[A run of records]
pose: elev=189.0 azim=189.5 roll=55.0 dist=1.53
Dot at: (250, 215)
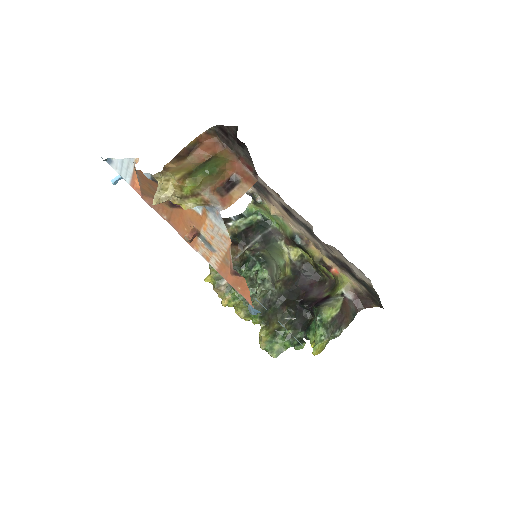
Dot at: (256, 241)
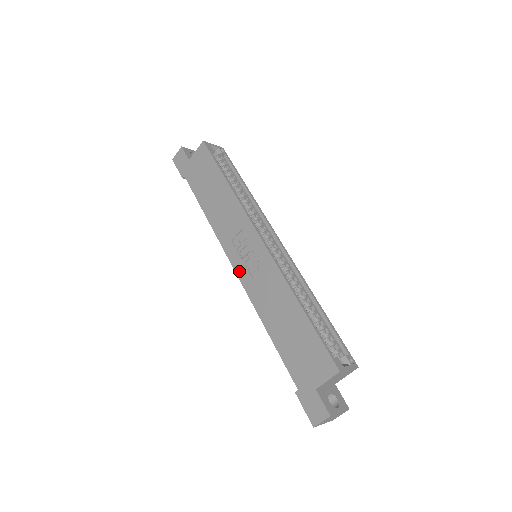
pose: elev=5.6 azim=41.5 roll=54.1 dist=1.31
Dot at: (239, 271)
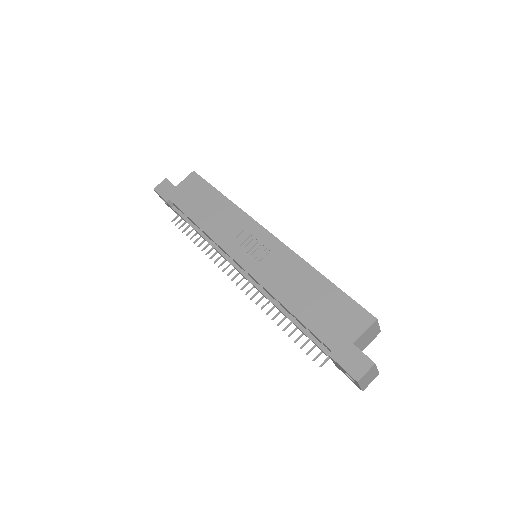
Dot at: (244, 263)
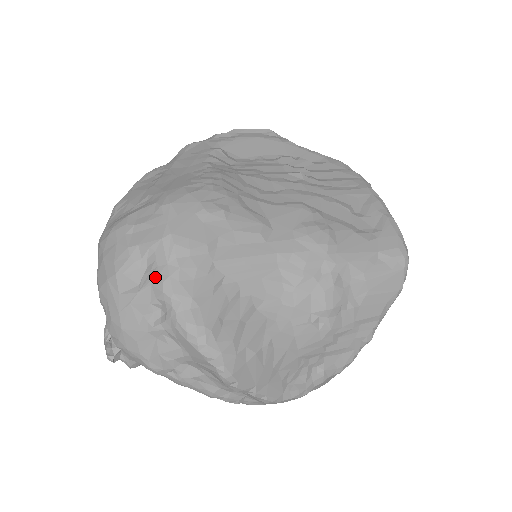
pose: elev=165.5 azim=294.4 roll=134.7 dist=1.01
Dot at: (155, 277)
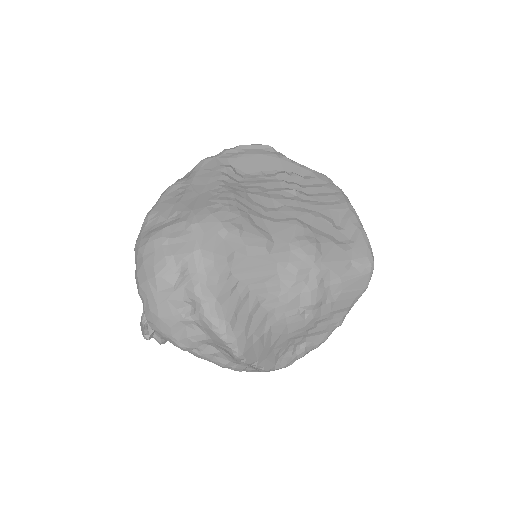
Dot at: (188, 282)
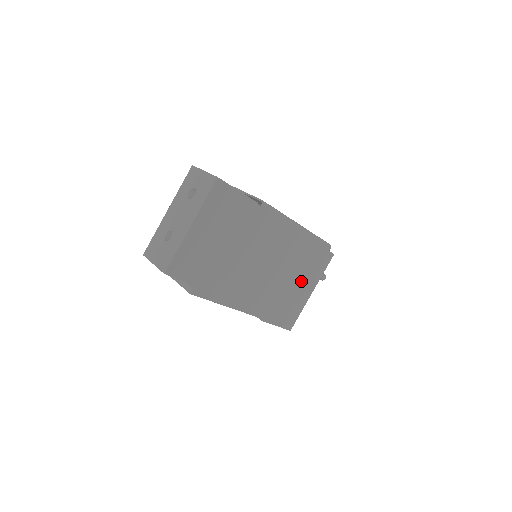
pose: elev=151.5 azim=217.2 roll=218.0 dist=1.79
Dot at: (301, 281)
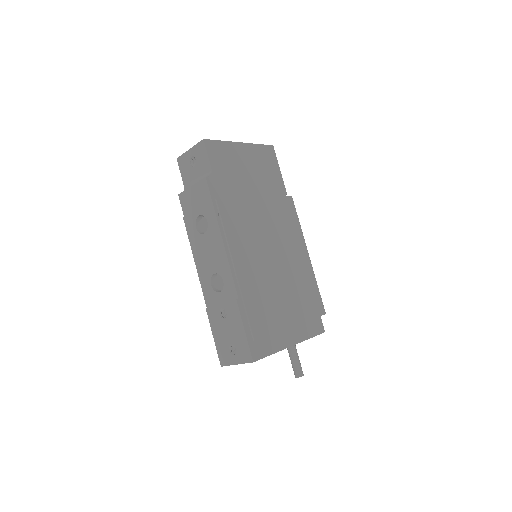
Dot at: (290, 308)
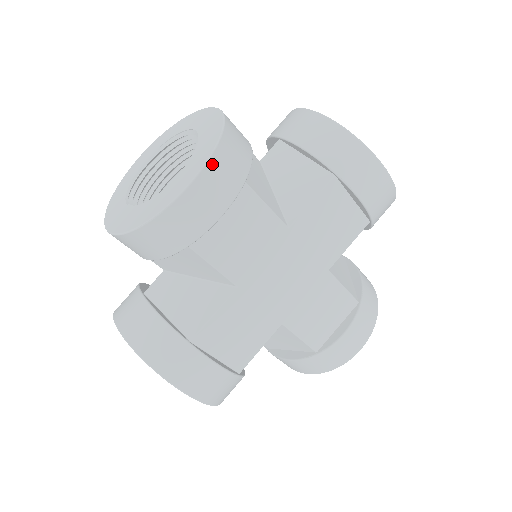
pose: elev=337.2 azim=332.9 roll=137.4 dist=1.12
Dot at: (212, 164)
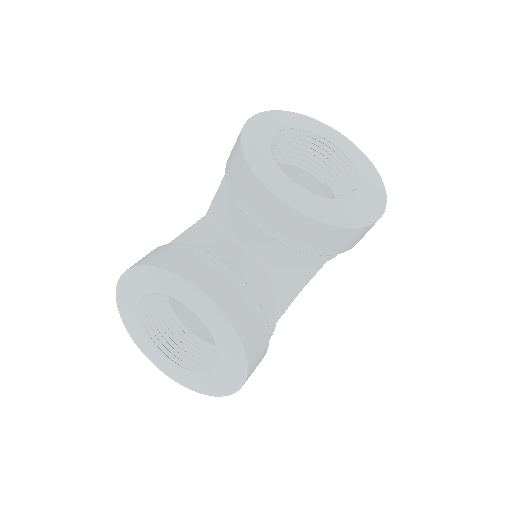
Dot at: (249, 371)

Short problem:
Rewrite all of the entries above, changing every "pose" to "camera" and keeping everything else the same. Leave the pictures out.

Written answer:
camera: elev=189.0 azim=189.5 roll=55.0 dist=1.53
Dot at: (250, 215)
Dot at: (256, 241)
camera: elev=5.6 azim=41.5 roll=54.1 dist=1.31
Dot at: (239, 271)
Dot at: (244, 263)
camera: elev=165.5 azim=294.4 roll=134.7 dist=1.01
Dot at: (155, 277)
Dot at: (188, 282)
camera: elev=151.5 azim=217.2 roll=218.0 dist=1.79
Dot at: (301, 281)
Dot at: (290, 308)
camera: elev=337.2 azim=332.9 roll=137.4 dist=1.12
Dot at: (212, 164)
Dot at: (249, 371)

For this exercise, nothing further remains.